BRIEF 1:
Using the passage on the Bettendorf side-frame patent, answer each question below:
(a) On what date was the Woods patent issued?
(b) What did Bettendorf invent?
(c) Which case is cited for the rule that an inventor is deemed to have had all prior patents before him?
BRIEF 2: Write a continuation of the passage on the Bettendorf side-frame patent, picking up after its final sentence.

SUPPLIED PASSAGE:
↓↓↓
I cannot conceive that the discovery of the function of the twosized opening (the structure being fully described) involved “the use of inventive skill."

But the art was not limited to the Hardie patent when Bettendorf made his invention. On August 7, 1900, nearly three years previous, patent No. 655,386 had been issued to Woods for "certain new and useful improvements in car truck frame." It cannot be disputed that in its claims and specifications this patent disclosed the functional purpose of a two-sized opening-not in the same form, it is true, but the principle and utility were there disclosed, and this patent was a publication.

When Bettendorf invented his side frame, he is supposed to have had the Hardie publication and the Woods publication before him.

"While he may not have had any knowledge of them whatsoever, he is deemed, in a legal point of view, to have had this [these] and all other prio: patents before him." Duer v. Corbin Cabinet Lock Co., 149 U. S. 223, 13 Sup. Ct. 853, 37 L. Ed. 707.
↑↑↑
LISTED RECORDS:
↓↓↓
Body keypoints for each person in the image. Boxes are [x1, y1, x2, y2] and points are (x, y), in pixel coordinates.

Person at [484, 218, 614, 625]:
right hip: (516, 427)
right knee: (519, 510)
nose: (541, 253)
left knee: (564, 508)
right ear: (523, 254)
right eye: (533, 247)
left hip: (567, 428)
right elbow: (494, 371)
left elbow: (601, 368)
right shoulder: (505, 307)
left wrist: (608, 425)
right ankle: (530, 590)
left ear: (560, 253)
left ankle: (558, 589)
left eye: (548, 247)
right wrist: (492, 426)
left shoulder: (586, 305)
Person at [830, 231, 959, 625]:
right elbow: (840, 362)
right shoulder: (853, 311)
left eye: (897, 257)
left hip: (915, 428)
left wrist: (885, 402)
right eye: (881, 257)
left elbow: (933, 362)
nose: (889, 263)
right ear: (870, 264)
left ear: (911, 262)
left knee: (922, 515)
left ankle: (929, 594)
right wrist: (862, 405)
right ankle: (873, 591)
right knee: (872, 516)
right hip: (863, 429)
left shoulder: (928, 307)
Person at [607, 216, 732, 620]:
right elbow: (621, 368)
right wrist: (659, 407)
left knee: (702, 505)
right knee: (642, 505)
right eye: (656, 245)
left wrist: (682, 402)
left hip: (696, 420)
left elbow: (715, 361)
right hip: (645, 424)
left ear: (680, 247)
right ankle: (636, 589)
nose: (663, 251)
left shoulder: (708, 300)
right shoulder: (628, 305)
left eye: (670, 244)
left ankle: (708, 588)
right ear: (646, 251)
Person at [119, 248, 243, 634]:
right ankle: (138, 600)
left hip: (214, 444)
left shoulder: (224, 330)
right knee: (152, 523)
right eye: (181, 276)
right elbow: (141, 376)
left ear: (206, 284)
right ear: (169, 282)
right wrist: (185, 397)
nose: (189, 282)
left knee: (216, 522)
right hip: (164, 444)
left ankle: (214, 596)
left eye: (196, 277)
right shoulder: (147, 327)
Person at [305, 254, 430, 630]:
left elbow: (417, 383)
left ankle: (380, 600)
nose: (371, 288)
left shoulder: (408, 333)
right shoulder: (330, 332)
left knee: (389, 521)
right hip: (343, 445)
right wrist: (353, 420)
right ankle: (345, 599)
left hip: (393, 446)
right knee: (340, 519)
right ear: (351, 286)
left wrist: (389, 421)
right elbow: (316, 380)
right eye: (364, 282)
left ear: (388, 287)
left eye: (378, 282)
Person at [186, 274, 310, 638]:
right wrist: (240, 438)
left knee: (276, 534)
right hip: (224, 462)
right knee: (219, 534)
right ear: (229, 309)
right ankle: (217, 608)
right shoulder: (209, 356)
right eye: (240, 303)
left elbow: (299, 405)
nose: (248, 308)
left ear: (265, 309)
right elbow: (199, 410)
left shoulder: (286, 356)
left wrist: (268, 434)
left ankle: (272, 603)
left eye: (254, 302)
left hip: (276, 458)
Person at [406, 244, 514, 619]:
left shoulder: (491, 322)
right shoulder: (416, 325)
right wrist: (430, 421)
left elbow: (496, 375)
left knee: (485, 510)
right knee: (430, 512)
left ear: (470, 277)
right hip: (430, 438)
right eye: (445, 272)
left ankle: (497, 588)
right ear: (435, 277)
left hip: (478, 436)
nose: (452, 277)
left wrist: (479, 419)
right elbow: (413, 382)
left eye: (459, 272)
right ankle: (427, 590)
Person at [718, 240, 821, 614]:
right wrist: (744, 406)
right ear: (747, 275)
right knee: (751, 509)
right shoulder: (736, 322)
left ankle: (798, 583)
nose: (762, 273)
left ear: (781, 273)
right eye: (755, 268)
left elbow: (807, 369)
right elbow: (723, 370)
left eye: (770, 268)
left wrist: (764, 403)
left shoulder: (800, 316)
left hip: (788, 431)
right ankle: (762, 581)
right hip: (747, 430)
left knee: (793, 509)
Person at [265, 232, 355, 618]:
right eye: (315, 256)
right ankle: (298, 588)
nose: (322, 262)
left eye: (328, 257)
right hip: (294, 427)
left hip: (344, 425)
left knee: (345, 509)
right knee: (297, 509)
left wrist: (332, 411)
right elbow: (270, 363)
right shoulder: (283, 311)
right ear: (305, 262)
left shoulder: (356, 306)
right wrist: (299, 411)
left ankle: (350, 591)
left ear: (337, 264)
↑↑↑
RESPONSE 1:
(a) August 7, 1900
(b) A side frame
(c) Duer v. Corbin Cabinet Lock Co., 149 U. S. 223

RESPONSE 2:
"But it is said that defendant has failed to show any single patent or prior publication which contains all the elements of any of the contested claims, and that 'the question of anticipation' cannot be determined upon a showing from the history of the art that one of the elements may be found here, and another there and so on throughout the entire number. Clearly the facts of the present case do not admit of, much less require resort to, such a course here; too many parts of the present structure are found, as we have seen, in a single prior patent, not to speak of their repetition in each of several earlier patents. It is true, however, that the method suggested by counsel might not of itself justify condemning a patent. It is equally plain that the suggestion is not an answer to the question that must be met here; it overlooks the evidential tendency of the prior art in a given case either to establish or to negative the presence of invention. It scarcely need to be said that courts may and do look into the prior art, for the purpose of ascertaining whether the elements of a claim are new or old, and, if old, whether through the means of comparison so afforded the skill of the mechanic, or indeed the faculty of the inventor, was required to organize the elements of the claim and to adapt them so as to accomplish the result attained. It is not perceived, nor do counsel suggest, what better source of information, what means more calculated to lead the mind to a right conclusion, can be found than in the prior art. True, prior art becomes at times a source of confusion, and even abuse. Still, to insist that claims disclose invention or discovery, where their substantial equivalency in elements, in mode of operation and results, plainly appear in two or more earlier patents or publications, though not all in one patent or publication, is to ignore the very terms of the patent act. Above all, counsel's theory is opposed to the settled course of judicial decision. As was said, in holding a claim to be void for want of invention, in Dilg v. George Borgfeldt & Co., 189 Fed. 588, 590, 110 C. C. A. 568, 570 (C. C. A. 2d. Cir.):

Although all the elements of the claim may not be found in any one patent, it is clear that

they are all to be found in different patents. No single patent may anticipate, but they all have a bearing upon the question whether invention or mechanical skill was involved or required. Again, in Duer v. Corbin Cabinet Lock Co., 149 U. S. 216, at 222, 13 Sup. Ct. 850, at 853 (37 L. Ed. 707), when affirming a decree dismissing the bill in a patent suit, Mr. Justice Brown said: 'In view of the advance that had been made by prior inventors, it is difficult to see wherein Orum displayed anything more than the usual skill of a mechanic in the execution of his device. All that he claims as invention is found in one or more of the prior patents.'' Keene v. New Idea Spreader Co., supra.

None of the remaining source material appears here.